Simple command driven session - Festival Speech Synthesis System

Next: Getting some help, Previous: Basic command line options, Up: Quick start

7.2 Sample command driven session

Here is a short session using Festival's command interpreter.

Start Festival with no arguments

     $ festival
     Festival Speech Synthesis System 1.4.3:release Dec 2002
     Copyright (C) University of Edinburgh, 1996-2002. All rights reserved.
     For details type `(festival_warranty)'
     festival>

Festival uses the a command line editor based on editline for terminal input so command line editing may be done with Emacs commands. Festival also supports history as well as function, variable name, and file name completion via the <TAB> key.

Typing help will give you more information, that is help without any parenthesis. (It is actually a variable name whose value is a string containing help.)

Festival offers what is called a read-eval-print loop, because it reads an s-expression (atom or list), evaluates it and prints the result. As Festival includes the SIOD Scheme interpreter most standard Scheme commands work

     festival> (car '(a d))
     a
     festival> (+ 34 52)
     86

In addition to standard Scheme commands a number of commands specific to speech synthesis are included. Although, as we will see, there are simpler methods for getting Festival to speak, here are the basic underlying explicit functions used in synthesizing an utterance.

Utterances can consist of various types See Utterance types, but the simplest form is plain text. We can create an utterance and save it in a variable

     festival> (set! utt1 (Utterance Text "Hello world"))
     #<Utterance 1d08a0>
     festival>

The (hex) number in the return value may be different for your installation. That is the print form for utterances. Their internal structure can be very large so only a token form is printed.

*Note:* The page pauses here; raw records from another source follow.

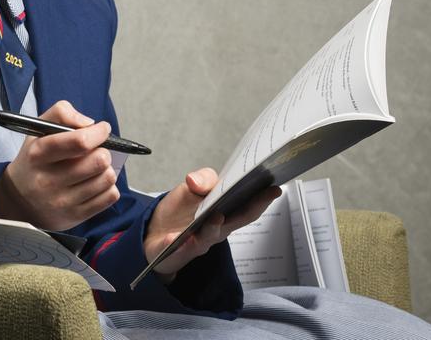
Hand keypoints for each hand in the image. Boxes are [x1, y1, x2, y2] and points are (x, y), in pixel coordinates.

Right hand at [0, 100, 120, 230]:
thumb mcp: (38, 129)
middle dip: (103, 151)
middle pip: (98, 160)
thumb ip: (62, 114)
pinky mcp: (74, 216)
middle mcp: (49, 179)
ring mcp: (62, 201)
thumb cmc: (34, 160)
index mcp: (39, 153)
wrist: (18, 200)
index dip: (98, 133)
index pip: (79, 142)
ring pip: (106, 178)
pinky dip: (108, 186)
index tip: (102, 129)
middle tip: (96, 151)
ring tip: (95, 167)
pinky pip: (109, 197)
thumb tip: (90, 123)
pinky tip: (95, 182)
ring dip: (107, 169)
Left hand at [144, 167, 280, 281]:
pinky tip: (180, 239)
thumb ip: (202, 180)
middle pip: (237, 220)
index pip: (245, 206)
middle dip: (252, 208)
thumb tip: (196, 181)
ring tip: (217, 216)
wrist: (155, 232)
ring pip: (210, 236)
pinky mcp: (178, 250)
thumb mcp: (191, 188)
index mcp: (224, 213)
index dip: (261, 198)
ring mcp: (199, 241)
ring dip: (213, 227)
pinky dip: (183, 245)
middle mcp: (217, 230)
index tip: (275, 186)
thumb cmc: (180, 211)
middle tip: (265, 195)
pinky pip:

Although this creates an utterance it doesn't do anything else. To get a waveform you must synthesize it.

     festival> (utt.synth utt1)
     #<Utterance 1d08a0>
     festival>

This calls various modules, including tokenizing, duration,. intonation etc. Which modules are called are defined with respect to the type of the utterance, in this case Text. It is possible to individually call the modules by hand but you just wanted it to talk didn't you. So

     festival> (utt.play utt1)
     #<Utterance 1d08a0>
     festival>

will send the synthesized waveform to your audio device. You should
hear "Hello world" from your machine.

To make this all easier a small function doing these three steps exists. SayText simply takes a string of text, synthesizes it and sends it to the audio device.

     festival> (SayText "Good morning, welcome to Festival")
     #<Utterance 1d8fd0>
     festival>

Of course as history and command line editing are supported <c-p> or up-arrow will allow you to edit the above to whatever you wish.

Festival may also synthesize from files rather than simply text.

     festival> (tts "myfile" nil)
     nil
     festival>

The end of file character <c-d> will exit from Festival and return you to the shell, alternatively the command quit may be called (don't forget the parentheses).

Rather than starting the command interpreter, Festival may synthesize files specified on the command line

     unix$ festival --tts myfile
     unix$

Sometimes a simple waveform is required from text that is to be kept and played at some later time. The simplest way to do this with festival is by using the text2wave program. This is a festival script that will take a file (or text from standard input) and produce a single waveform.

An example use is

     text2wave myfile.txt -o myfile.wav

Options exist to specify the waveform file type, for example if Sun audio format is required

     text2wave myfile.txt -otype snd -o myfile.wav

Use -h on text2wave to see all options.